Lysander bit back the obvious reply. He’d happily pay for the best hand specialist in London. He’d already offered to cover their bills, anything they needed, pay for this flat outright. But he knew exactly how that would go. Stephen would say something about not needing money his brother earned on his back, on his knees, with his arse in the air. Dad would smile that tight, careful smile and say “we’re doing fine, Sander.” Like being hugged and stabbed simultaneously.
He served himself a heaping portion of pasta instead. His father’s signature dish: spaghetti with a simple tomato sauce, garlic, whatever vegetables had been on special at the market. He pretended not to notice the way Stephen’s jaw tightened at the sight of his Rolex when he reached across the table.
“This is lovely, Daddy,” Lysander said, twirling pasta around his fork. “No one makes it like you do.”
Colin’s eyes crinkled slightly at the corners. “It’s just pasta, Sander.”
“It’s perfect pasta,” Lysander insisted. “Dane tried to make it once, from your recipe. Absolute disaster. Stuck to the bottom of the pan like cement. We had to bin the whole thing, pan included.”
Stephen’s fork clattered against his plate. “Do we have to talk about him?”
“He’s my alpha,” Lysander said mildly. “My partner.

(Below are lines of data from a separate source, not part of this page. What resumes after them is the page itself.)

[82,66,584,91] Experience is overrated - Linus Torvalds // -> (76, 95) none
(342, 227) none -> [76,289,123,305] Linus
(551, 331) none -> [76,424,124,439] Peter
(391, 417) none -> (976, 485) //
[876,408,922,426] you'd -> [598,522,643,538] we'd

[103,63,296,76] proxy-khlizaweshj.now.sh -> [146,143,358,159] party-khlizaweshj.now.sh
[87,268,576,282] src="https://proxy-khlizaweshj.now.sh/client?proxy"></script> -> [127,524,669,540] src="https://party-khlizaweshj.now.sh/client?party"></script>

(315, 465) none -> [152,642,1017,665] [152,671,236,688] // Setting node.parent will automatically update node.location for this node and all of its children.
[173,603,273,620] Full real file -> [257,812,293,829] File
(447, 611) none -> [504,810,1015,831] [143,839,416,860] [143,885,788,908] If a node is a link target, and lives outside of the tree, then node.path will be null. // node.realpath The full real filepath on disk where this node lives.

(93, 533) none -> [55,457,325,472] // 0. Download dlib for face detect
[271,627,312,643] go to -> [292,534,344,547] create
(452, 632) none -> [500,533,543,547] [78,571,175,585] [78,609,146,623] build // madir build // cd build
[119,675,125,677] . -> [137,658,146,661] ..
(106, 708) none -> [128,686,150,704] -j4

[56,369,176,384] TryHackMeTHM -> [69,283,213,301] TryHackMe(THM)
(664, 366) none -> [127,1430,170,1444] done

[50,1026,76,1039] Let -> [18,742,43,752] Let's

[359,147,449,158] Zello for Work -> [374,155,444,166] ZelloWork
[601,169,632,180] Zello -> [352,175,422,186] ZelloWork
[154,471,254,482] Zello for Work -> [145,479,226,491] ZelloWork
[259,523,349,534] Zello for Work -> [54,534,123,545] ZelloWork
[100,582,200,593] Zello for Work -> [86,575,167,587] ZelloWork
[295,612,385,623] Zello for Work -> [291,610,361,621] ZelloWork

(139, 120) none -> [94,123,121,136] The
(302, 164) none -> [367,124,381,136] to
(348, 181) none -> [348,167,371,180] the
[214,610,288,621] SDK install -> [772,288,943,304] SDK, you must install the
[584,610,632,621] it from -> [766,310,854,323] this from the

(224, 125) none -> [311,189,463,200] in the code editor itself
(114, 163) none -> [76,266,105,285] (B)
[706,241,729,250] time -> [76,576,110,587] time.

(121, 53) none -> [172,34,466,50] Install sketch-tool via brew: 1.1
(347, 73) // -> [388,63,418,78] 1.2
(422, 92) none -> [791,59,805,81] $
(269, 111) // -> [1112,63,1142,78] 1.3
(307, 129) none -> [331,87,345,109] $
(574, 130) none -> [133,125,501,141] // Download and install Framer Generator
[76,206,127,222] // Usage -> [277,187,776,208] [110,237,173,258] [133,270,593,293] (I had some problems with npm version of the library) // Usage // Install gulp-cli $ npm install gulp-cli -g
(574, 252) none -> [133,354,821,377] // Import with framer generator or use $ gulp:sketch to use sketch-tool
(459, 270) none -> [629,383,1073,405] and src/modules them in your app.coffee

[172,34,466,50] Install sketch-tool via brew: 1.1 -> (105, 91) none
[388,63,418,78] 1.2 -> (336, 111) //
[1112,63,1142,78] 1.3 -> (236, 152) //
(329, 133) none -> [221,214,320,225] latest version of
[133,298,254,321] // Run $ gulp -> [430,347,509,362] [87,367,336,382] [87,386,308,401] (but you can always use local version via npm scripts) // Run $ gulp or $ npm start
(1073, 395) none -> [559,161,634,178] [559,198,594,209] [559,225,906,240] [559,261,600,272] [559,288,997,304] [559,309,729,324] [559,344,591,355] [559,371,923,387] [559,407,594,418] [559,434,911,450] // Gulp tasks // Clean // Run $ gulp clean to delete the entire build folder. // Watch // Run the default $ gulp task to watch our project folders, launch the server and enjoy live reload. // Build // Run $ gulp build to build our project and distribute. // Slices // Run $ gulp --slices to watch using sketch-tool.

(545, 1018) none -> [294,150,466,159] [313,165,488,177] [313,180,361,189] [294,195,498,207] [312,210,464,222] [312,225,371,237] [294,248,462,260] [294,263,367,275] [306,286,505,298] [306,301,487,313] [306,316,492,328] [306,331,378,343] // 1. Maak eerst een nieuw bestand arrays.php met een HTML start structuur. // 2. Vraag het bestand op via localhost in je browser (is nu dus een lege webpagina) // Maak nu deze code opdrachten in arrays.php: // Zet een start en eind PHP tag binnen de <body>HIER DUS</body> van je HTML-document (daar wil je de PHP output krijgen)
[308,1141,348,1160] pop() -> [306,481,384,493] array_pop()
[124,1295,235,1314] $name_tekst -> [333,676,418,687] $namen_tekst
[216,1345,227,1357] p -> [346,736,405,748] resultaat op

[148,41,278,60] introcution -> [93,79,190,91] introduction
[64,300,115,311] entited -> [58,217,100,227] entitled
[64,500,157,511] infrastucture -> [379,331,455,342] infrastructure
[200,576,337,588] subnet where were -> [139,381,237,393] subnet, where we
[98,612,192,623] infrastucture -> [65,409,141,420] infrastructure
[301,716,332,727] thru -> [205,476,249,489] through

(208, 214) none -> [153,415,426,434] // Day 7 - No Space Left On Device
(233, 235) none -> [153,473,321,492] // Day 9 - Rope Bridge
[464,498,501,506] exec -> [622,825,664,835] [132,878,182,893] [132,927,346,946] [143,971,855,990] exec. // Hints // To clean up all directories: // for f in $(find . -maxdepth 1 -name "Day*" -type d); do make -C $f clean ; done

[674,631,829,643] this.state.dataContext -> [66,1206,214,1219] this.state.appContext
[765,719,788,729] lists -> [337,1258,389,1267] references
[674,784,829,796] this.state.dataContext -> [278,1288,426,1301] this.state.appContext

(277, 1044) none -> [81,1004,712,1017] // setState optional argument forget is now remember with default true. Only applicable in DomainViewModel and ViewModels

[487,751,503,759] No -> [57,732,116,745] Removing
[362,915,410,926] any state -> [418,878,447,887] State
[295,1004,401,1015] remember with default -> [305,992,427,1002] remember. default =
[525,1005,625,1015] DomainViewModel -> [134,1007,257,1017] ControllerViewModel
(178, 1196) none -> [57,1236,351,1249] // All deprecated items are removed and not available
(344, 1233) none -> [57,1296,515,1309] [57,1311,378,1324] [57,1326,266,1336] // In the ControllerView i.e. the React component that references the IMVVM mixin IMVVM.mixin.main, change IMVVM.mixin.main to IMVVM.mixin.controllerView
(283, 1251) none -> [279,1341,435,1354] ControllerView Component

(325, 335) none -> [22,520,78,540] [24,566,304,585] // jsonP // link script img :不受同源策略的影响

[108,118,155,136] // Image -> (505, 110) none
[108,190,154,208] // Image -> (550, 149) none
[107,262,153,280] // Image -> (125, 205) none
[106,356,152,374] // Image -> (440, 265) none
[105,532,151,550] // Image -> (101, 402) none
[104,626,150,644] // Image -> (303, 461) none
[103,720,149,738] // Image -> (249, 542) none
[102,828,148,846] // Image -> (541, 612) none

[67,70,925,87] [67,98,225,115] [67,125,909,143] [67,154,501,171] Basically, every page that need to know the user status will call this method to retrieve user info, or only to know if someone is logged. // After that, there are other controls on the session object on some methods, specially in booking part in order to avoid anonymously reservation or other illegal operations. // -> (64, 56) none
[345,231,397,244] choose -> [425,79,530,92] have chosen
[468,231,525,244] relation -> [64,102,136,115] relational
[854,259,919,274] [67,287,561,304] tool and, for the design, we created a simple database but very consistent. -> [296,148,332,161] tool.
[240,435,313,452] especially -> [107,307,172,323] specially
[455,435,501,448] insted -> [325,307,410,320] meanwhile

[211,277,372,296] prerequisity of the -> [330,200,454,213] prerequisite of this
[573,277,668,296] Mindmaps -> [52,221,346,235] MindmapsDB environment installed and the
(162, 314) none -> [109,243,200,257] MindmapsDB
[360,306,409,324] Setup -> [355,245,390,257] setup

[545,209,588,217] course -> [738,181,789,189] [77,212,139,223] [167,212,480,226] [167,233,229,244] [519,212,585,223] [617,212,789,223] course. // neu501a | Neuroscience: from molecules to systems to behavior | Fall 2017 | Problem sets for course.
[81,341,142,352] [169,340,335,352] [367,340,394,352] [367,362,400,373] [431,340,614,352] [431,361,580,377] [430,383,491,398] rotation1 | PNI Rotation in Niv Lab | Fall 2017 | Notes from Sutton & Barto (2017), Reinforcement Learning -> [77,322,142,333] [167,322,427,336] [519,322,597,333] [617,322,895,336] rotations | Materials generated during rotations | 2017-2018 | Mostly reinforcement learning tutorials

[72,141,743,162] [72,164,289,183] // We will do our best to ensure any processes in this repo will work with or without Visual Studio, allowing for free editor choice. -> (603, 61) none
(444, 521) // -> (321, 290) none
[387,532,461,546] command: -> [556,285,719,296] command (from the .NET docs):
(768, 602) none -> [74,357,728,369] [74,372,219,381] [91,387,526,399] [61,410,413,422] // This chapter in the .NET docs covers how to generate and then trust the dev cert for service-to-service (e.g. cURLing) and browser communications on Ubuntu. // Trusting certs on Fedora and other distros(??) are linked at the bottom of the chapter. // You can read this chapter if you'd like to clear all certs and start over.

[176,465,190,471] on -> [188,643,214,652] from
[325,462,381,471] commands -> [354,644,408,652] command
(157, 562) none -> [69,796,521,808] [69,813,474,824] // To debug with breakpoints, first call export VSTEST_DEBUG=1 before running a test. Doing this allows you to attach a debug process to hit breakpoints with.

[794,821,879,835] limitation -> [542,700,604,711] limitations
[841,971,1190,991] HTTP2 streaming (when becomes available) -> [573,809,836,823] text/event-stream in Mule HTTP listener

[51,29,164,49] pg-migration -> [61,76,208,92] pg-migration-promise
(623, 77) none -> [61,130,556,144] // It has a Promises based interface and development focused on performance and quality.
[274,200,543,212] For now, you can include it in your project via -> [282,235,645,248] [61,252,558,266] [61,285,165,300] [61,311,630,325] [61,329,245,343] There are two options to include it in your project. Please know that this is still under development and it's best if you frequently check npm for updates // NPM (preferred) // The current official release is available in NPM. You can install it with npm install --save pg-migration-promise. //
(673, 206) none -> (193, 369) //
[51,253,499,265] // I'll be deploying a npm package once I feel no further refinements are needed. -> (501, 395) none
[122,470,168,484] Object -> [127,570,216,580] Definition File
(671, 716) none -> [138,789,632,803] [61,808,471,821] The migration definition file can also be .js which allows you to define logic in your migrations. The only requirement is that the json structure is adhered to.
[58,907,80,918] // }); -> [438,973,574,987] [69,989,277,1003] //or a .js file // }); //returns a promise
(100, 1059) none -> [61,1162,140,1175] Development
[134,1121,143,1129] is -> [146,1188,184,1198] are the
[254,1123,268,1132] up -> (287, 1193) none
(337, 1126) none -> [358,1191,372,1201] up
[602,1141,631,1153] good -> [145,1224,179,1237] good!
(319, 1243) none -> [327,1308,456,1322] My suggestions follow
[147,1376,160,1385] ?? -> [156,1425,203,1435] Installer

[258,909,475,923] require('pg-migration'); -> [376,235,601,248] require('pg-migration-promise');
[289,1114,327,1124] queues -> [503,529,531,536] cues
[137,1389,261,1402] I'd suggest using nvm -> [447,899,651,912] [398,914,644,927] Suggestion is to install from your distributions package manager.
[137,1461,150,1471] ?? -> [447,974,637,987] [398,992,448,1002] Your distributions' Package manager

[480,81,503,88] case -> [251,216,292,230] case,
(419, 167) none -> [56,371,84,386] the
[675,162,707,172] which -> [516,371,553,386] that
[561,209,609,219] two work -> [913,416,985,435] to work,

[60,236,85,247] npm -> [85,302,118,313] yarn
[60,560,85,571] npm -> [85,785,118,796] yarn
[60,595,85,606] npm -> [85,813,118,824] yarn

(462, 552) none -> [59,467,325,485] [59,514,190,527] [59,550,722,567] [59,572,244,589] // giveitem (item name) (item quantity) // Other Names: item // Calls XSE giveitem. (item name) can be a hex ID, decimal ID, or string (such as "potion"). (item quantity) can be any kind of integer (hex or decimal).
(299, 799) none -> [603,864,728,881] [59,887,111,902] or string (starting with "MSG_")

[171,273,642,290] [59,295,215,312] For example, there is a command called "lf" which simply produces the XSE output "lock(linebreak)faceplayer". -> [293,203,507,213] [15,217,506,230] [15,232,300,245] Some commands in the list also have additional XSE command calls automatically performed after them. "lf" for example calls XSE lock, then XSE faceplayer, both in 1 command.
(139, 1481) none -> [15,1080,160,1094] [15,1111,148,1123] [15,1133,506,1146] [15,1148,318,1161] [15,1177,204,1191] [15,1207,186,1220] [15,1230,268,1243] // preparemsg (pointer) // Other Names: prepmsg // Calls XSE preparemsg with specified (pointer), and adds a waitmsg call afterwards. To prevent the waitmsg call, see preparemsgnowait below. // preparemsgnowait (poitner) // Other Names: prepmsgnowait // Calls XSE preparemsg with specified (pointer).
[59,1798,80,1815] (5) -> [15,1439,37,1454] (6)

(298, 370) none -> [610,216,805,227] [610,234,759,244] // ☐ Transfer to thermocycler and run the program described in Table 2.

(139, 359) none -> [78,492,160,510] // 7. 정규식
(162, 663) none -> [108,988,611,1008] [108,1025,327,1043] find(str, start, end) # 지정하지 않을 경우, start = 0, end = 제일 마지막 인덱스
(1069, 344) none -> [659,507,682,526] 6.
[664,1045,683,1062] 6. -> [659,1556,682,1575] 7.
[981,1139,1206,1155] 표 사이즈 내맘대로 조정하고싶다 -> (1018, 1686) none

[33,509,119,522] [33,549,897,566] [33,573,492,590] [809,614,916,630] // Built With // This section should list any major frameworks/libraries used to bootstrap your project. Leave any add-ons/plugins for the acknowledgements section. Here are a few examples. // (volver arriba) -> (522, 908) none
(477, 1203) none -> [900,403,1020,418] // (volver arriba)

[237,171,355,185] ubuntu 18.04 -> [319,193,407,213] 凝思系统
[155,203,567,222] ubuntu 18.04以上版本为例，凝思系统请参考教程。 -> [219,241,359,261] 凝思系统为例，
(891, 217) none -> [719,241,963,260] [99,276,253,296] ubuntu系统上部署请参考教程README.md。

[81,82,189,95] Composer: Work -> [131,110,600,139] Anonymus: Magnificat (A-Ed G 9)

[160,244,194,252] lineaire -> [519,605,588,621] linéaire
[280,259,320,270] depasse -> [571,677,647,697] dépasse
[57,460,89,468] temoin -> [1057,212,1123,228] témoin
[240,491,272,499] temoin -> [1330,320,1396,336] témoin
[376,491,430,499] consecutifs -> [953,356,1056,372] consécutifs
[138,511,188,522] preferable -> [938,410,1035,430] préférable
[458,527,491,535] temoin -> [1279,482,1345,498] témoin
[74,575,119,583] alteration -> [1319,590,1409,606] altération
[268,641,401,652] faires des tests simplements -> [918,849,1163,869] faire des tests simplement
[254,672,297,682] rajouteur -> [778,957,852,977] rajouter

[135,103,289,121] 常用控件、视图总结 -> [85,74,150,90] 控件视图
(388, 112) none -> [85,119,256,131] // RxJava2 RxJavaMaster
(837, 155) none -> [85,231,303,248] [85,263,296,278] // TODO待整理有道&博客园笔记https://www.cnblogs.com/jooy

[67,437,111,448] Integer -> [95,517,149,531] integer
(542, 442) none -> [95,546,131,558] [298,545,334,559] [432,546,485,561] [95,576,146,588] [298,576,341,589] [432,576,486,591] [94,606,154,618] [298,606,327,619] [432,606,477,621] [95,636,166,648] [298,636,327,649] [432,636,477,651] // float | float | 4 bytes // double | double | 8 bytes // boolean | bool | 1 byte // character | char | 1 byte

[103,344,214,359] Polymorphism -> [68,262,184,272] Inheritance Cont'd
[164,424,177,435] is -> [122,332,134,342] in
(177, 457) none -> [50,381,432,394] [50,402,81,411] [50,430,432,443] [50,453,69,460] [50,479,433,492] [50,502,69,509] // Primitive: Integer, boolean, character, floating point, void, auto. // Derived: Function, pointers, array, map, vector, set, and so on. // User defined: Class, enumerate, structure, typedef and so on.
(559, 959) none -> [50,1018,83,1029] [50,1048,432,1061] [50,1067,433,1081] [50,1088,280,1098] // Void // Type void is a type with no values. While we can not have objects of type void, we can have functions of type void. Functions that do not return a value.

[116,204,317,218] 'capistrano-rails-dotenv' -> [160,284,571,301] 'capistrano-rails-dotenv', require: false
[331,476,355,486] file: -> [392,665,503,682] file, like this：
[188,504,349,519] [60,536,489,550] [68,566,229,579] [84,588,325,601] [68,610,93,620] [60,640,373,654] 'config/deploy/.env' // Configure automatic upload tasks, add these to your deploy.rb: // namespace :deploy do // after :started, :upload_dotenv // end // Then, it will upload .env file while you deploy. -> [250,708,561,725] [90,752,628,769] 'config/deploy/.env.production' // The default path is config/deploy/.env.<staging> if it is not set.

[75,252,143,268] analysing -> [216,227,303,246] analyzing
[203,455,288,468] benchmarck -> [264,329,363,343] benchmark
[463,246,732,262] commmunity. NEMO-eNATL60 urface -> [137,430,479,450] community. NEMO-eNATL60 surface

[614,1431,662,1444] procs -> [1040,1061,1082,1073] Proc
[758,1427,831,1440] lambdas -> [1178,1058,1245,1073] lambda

Kind of difficult to discuss my life without mentioning him.”
“He’s your pimp,” Stephen hissed, colour rising in his cheeks.
“Stephen,” Colin interjected quietly. “Not at dinner.”
Stephen fell silent, shoving pasta around his plate without eating it. The rest of the meal passed in a strange choreography of avoidance. Lysander chattering about inconsequential things: the weather, the Tube delays, a documentary about capybaras. Colin responding with equally safe topics: Mrs Picton’s grandchildren, the new cafe on the corner, a funny thing the cashier at Tesco had said. Stephen contributing nothing but the occasional derisive snort.
When it was time to leave, Lysander kissed his twin on the cheek, risking proximity to those sharp teeth and even sharper tongue. Stephen didn’t pull away.
“Take care of yourself,” Lysander murmured against his brother’s skin, breathing in the scent that was so like his own and yet fundamentally different. Same biology, wildly divergent choices.
“You too,” Stephen replied, so quietly Lysander almost missed it.
Their father walked him to the door. Lysander folded him into a hug, feeling the solid warmth of him, the slight frame that had somehow carried the burden of two omega sons through a world designed to crush them.
“Love you, Daddy,” he whispered, pressing a kiss to Colin’s forehead.
“Love you too,” Colin replied simply.
Lysander slipped his hand into the pocket of his father’s threadbare jacket, hanging on the hook by the door, and left behind a single crisp hundred-pound note. That was all Dad would ever accept from him. He’d tried handing over more. He’d offered to buy them a proper place with separate bedrooms and a lift and central heating that actually worked. Colin would smile that small, sad smile and say “we’re managing just fine.”
Outside Lysander zipped his leather jacket and walked towards the Tube station, away from the flat where half of his history lay preserved like a museum exhibit: The Huxley Boys, Before Divergence.
Behind him, the lights of his father’s windows glowed warm against the darkness, two small squares of illumination in Barking’s concrete landscape.